Hi everyone,
I'm quite new to Elastic and not too familiar yet with query DSL in Elastic yet. I have an Elastic database with documents containing vehicle's position at various times. Due to bad reception some documents don't contain a location
field.
Here's the mapping:
PUT /agg_test
{
"settings" : {
"number_of_shards" : 1,
"number_of_replicas" : 1
},
"mappings": {
"_doc": {
"properties": {
"location": {
"type": "geo_point"
},
"time": {
"type": "date"
},
"vehicle": {
"type": "keyword"
}
}
}
}
}
and the data
POST /agg_test/_doc/_bulk?refresh
{"index":{"_id":1}}
{"location": "52.374081,4.912350", "time": "2018-01-01T13:00:00Z", "vehicle": "vcl_1"}
{"index":{"_id":2}}
{"name": "Museum Het Rembrandthuis","time": "2018-01-01T14:00:00Z", "vehicle": "vcl_1"}
{"index":{"_id":3}}
{"location": "52.371667,4.914722", "time": "2018-01-01T13:00:00Z", "vehicle": "vcl_2"}
{"index":{"_id":4}}
{"location": "51.222900,4.405200", "time": "2018-01-01T14:00:00Z", "vehicle": "vcl_2"}
{"index":{"_id":5}}
{"location": "48.861111,2.336389", "time": "2018-01-01T13:00:00Z", "vehicle": "vcl_3"}
{"index":{"_id":6}}
{"time": "2018-01-01T14:00:00Z", "vehicle": "vcl_3"}
I'm interested in finding the last known position of each vehicle (together with the time it was recorded) to use for visualisation.

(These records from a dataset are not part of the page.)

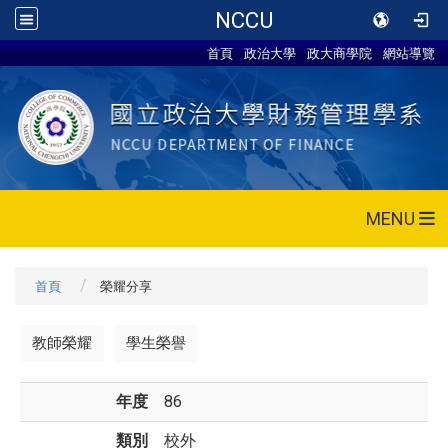
NCCU
首頁
政治大學
政大商學院
網站導覽
MENU
首頁
榮耀分享
教師榮耀
學生榮譽
年度
86
類別
校外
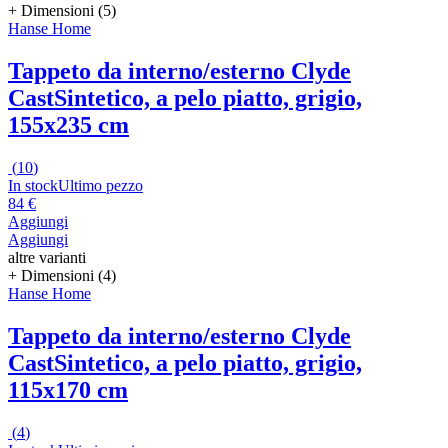
+ Dimensioni (5)
Hanse Home
Tappeto da interno/esterno Clyde
Cast
Sintetico, a pelo piatto, grigio,
155x235 cm
(
10
)
In stock
Ultimo pezzo
84 €
Aggiungi
Aggiungi
altre varianti
+ Dimensioni (4)
Hanse Home
Tappeto da interno/esterno Clyde
Cast
Sintetico, a pelo piatto, grigio,
115x170 cm
(
4
)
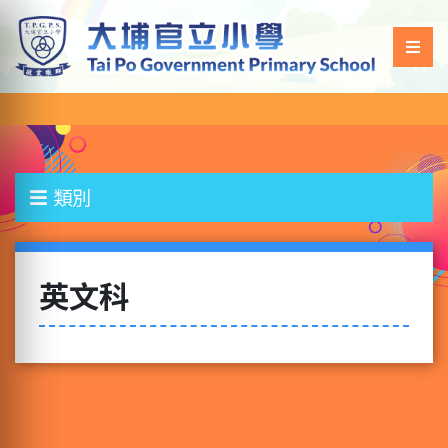
類別
英文科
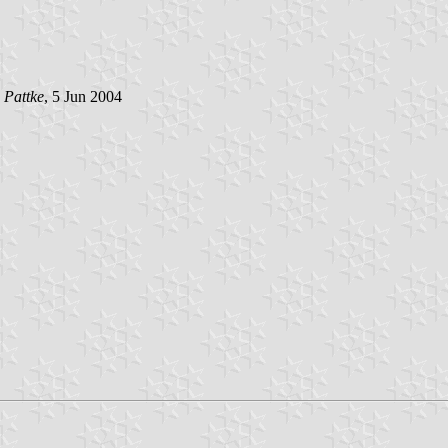
 Pattke
, 5 Jun 2004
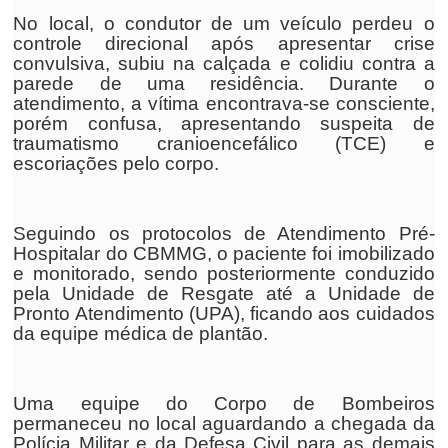
No local, o condutor de um veículo perdeu o
controle direcional após apresentar crise
convulsiva, subiu na calçada e colidiu contra a
parede de uma residência. Durante o
atendimento, a vítima encontrava-se consciente,
porém confusa, apresentando suspeita de
traumatismo cranioencefálico (TCE) e
escoriações pelo corpo.
Seguindo os protocolos de Atendimento Pré-
Hospitalar do CBMMG, o paciente foi imobilizado
e monitorado, sendo posteriormente conduzido
pela Unidade de Resgate até a Unidade de
Pronto Atendimento (UPA), ficando aos cuidados
da equipe médica de plantão.
Uma equipe do Corpo de Bombeiros
permaneceu no local aguardando a chegada da
Polícia Militar e da Defesa Civil para as demais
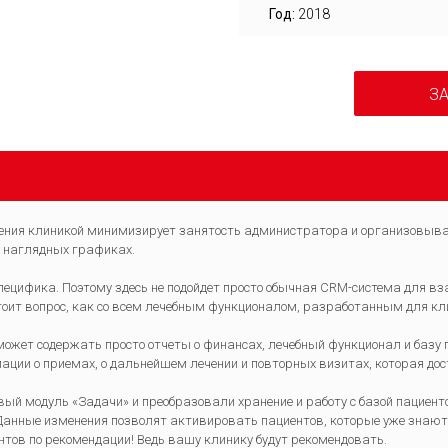
Год:
2018
ЗА
ния клиникой минимизирует занятость администратора и организовыва
 наглядных графиках.
специфика. Поэтому здесь не подойдет просто обычная CRM-система для 
стоит вопрос, как со всем лечебным функционалом, разработанным для кл
ожет содержать просто отчеты о финансах, лечебный функционал и базу
ации о приемах, о дальнейшем лечении и повторных визитах, которая дост
овый модуль «Задачи» и преобразовали хранение и работу с базой пациен
нные изменения позволят активировать пациентов, которые уже знают
нтов по рекомендации! Ведь вашу клинику будут рекомендовать.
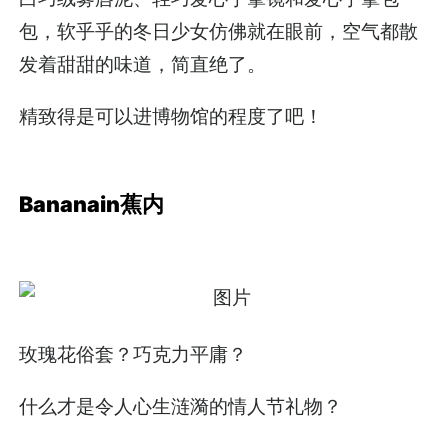
包，软乎乎的冬日少女仿佛就在眼前，空气都散
发着甜甜的味道，简直绝了。
精致得是可以进博物馆的程度了吧！
Bananain蕉内
玫瑰花俗套？巧克力平庸？
什么才是令人心生涟漪的情人节礼物？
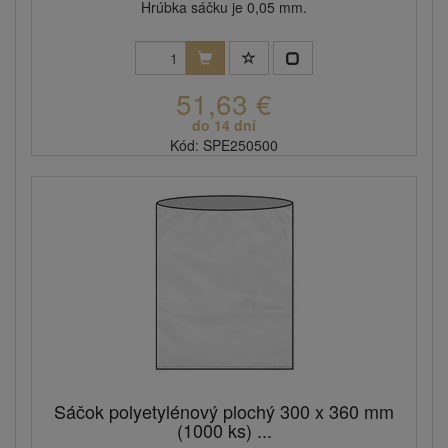
Hrúbka sáčku je 0,05 mm.
51,63 €
do 14 dní
Kód: SPE250500
Sáčok polyetylénový plochý 300 x 360 mm
(1000 ks) ...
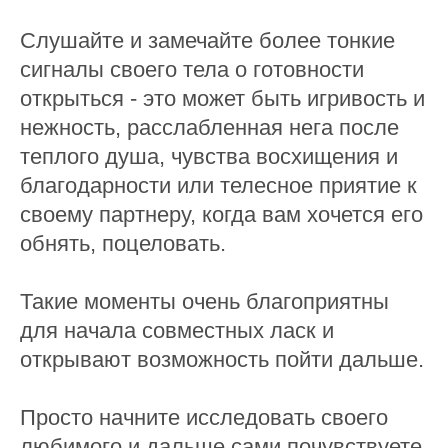
Слушайте и замечайте более тонкие
сигналы своего тела о готовности
открыться - это может быть игривость и
нежность, расслабленная нега после
теплого душа, чувства восхищения и
благодарности или телесное приятие к
своему партнеру, когда вам хочется его
обнять, поцеловать.
Такие моменты очень благоприятны
для начала совместных ласк и
открывают возможность пойти дальше.
Просто начните исследовать своего
любимого и дальше сами почувствуете,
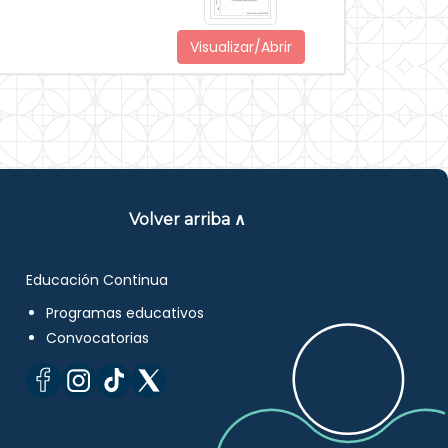
Visualizar/Abrir
Volver arriba ∧
Educación Continua
Programas educativos
Convocatorias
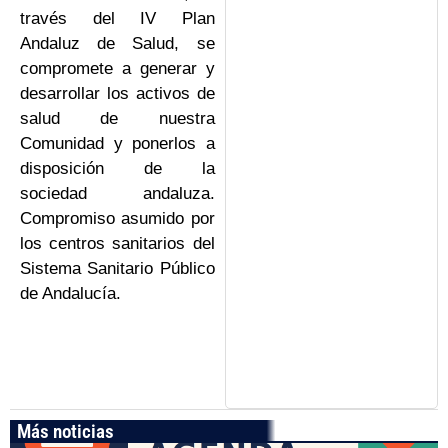
través del IV Plan
Andaluz de Salud, se
compromete a generar y
desarrollar los activos de
salud de nuestra
Comunidad y ponerlos a
disposición de la
sociedad andaluza.
Compromiso asumido por
los centros sanitarios del
Sistema Sanitario Público
de Andalucía.
Más noticias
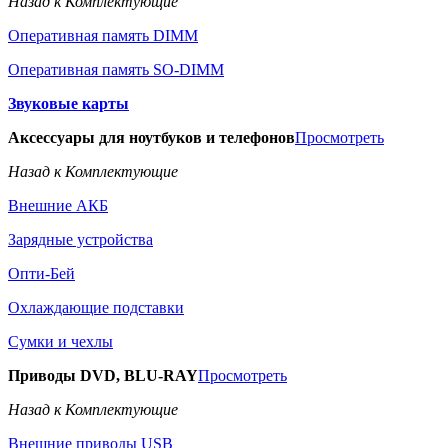
Назад к Комплектующие
Оперативная память DIMM
Оперативная память SO-DIMM
Звуковые карты
Аксессуары для ноутбуков и телефонов
Просмотреть
Назад к Комплектующие
Внешние АКБ
Зарядные устройства
Опти-Бей
Охлаждающие подставки
Сумки и чехлы
Приводы DVD, BLU-RAY
Просмотреть
Назад к Комплектующие
Внешние приводы USB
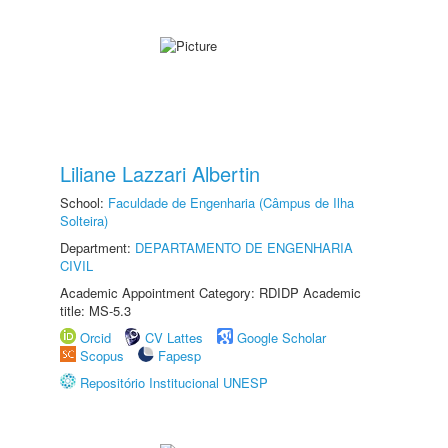
Liliane Lazzari Albertin
School:
Faculdade de Engenharia (Câmpus de Ilha
Solteira)
Department:
DEPARTAMENTO DE ENGENHARIA
CIVIL
Academic Appointment Category: RDIDP Academic
title: MS-5.3
Orcid
CV Lattes
Google Scholar
Scopus
Fapesp
Repositório Institucional UNESP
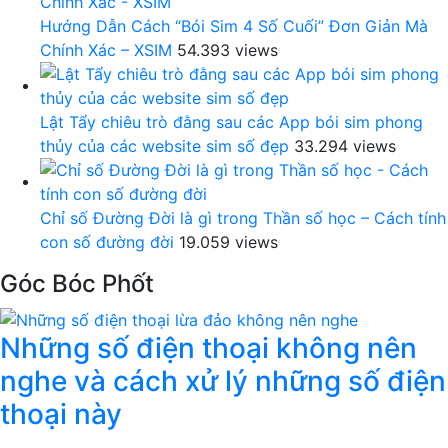
Hướng Dẫn Cách “Bói Sim 4 Số Cuối” Đơn Giản Mà
Chính Xác – XSIM
54.393 views
Lật Tẩy chiêu trò đằng sau các App bói sim phong
thủy của các website sim số đẹp
33.294 views
Chỉ số Đường Đời là gì trong Thần số học – Cách tính
con số đường đời
19.059 views
Góc Bóc Phốt
Những số điện thoại không nên
nghe và cách xử lý những số điện
thoại này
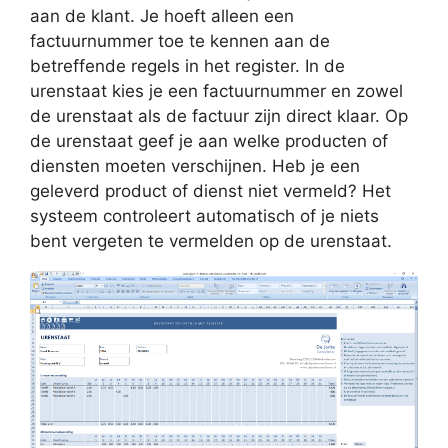
aan de klant. Je hoeft alleen een
factuurnummer toe te kennen aan de
betreffende regels in het register. In de
urenstaat kies je een factuurnummer en zowel
de urenstaat als de factuur zijn direct klaar. Op
de urenstaat geef je aan welke producten of
diensten moeten verschijnen. Heb je een
geleverd product of dienst niet vermeld? Het
systeem controleert automatisch of je niets
bent vergeten te vermelden op de urenstaat.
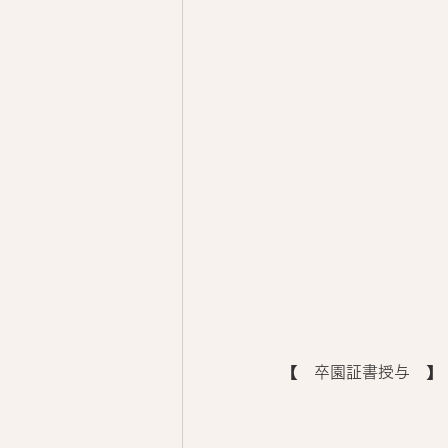
【　卒園証書授与　】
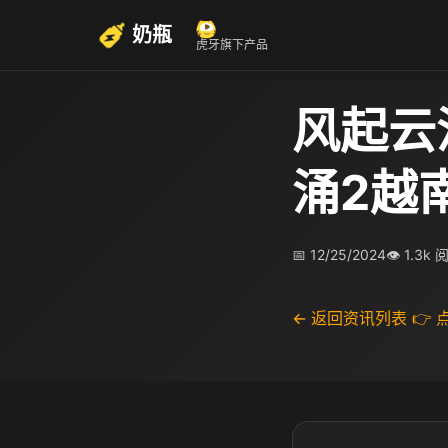
奶瓶
虎牙旗下产品
风起云
涌2越
📅 12/25/2024
👁 1.3k 
← 返回资讯列表
👉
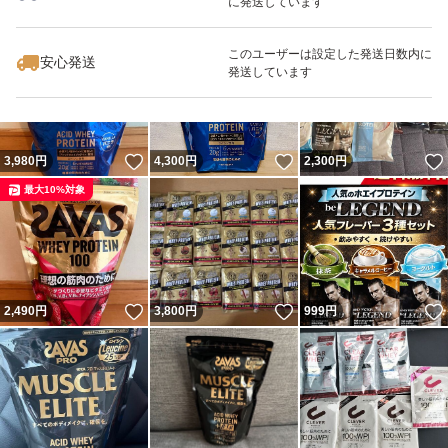
に発送しています
いいね！
いいね！
1,090
円
1,290
円
3,980
円
最大10%対象
最大10%対象
このユーザーは設定した発送日数内に
安心発送
発送しています
いいね！
いいね！
3,980
円
4,300
円
2,300
円
最大10%対象
いいね！
いいね！
2,490
円
3,800
円
999
円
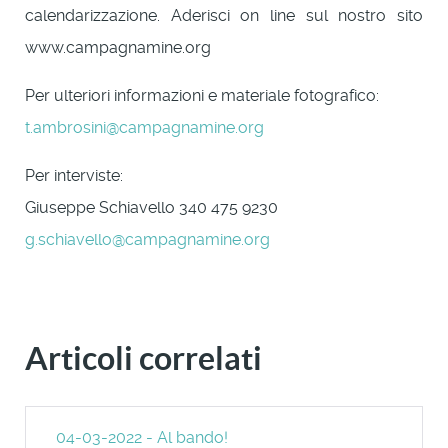
calendarizzazione. Aderisci on line sul nostro sito
www.campagnamine.org
Per ulteriori informazioni e materiale fotografico:
t.ambrosini@campagnamine.org
Per interviste:
Giuseppe Schiavello 340 475 9230
g.schiavello@campagnamine.org
Articoli correlati
04-03-2022 - Al bando!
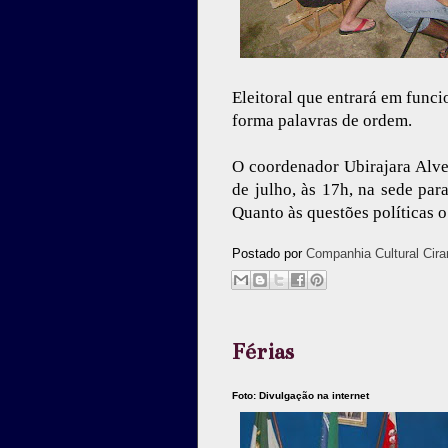
Eleitoral que entrará em func
forma palavras de ordem.
O coordenador Ubirajara Alves
de julho, às 17h, na sede par
Quanto às questões políticas 
Postado por
Companhia Cultural Cira
Férias
Foto: Divulgação na internet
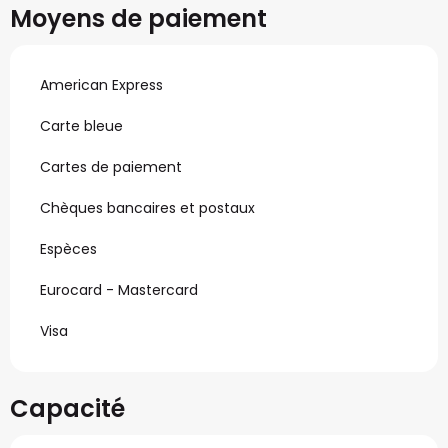
Moyens de paiement
American Express
Carte bleue
Cartes de paiement
Chèques bancaires et postaux
Espèces
Eurocard - Mastercard
Visa
Capacité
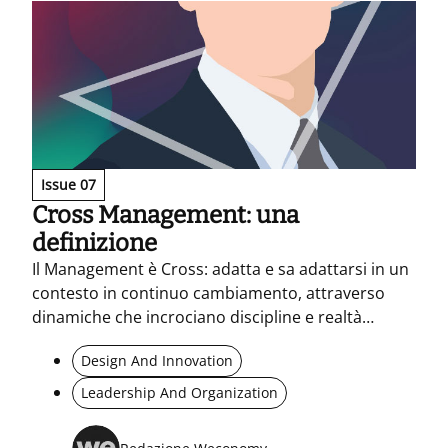
Issue 07
Cross Management: una
definizione
Il Management è Cross: adatta e sa adattarsi in un
contesto in continuo cambiamento, attraverso
dinamiche che incrociano discipline e realtà
diverse e che creano collegamenti tra mondi
Design And Innovation
distanti per trasformare l’organizzazione in
organismo.
Leadership And Organization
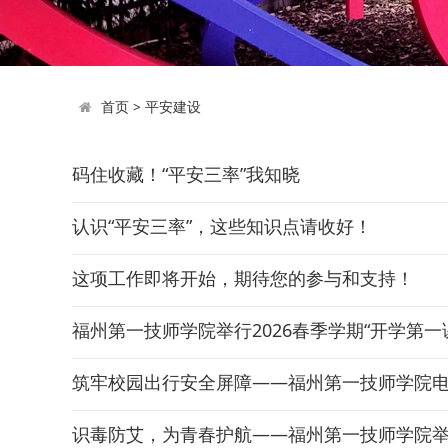
首页
>
平安建设
码住收藏！“平安三率”我知晓
认识“平安三率”，这些知识点请收好！
这项工作即将开始，期待您的参与和支持！
福州第一技师学院举行2026春季学期“开学第一
筑牢校园出行安全屏障——福州第一技师学院
识毒防艾，为青春护航——福州第一技师学院举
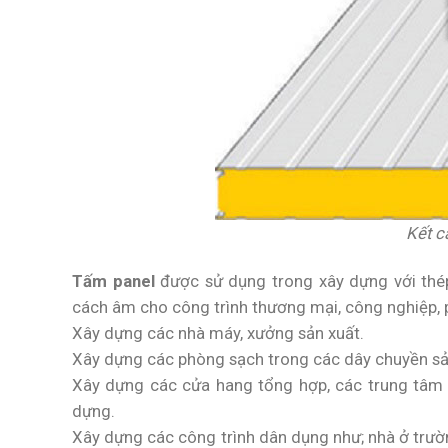
Kết c
Tấm panel
được sử dụng trong xây dựng với thép 
cách âm cho công trình thương mại, công nghiệp, 
Xây dựng các nhà máy, xưởng sản xuất.
Xây dựng các phòng sạch trong các dây chuyền sả
Xây dựng các cửa hang tổng hợp, các trung tâm tr
dựng.
Xây dựng các công trình dân dụng như; nhà ở trườn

So I thought I could filter for the ones with location, then group by vehicle, get the maximum timestamp (or better the record with the maximal timestamp) and then ...
What I currently have is
GET /agg_test/_search
{
"query": {
"exists": { "field": "location"}
},
"aggs": {
"last_position": {
"terms": {
"field": "vehicle"
},
"aggs": {
"max_time": {
"max": {
"field": "time"
}
}
}
}
},
"size": 0
}
As you see there is no way forward, as there is nothing like a bucket aggregation constructing a bucket where some field is maximized. Alternatively I'd need a way to use the output from the query (vehicle together with timestamp) to use as input for another query to get the locations but of course I don't want to do this manually but would like one query to do all of that. Another thing I was looking for was a pipeline aggregation I could use for my task.
As far as I know, none of the things I described above can be written as query in Elastic.
What is the best practice for queries like the one I want to make in Elastic? Thank you!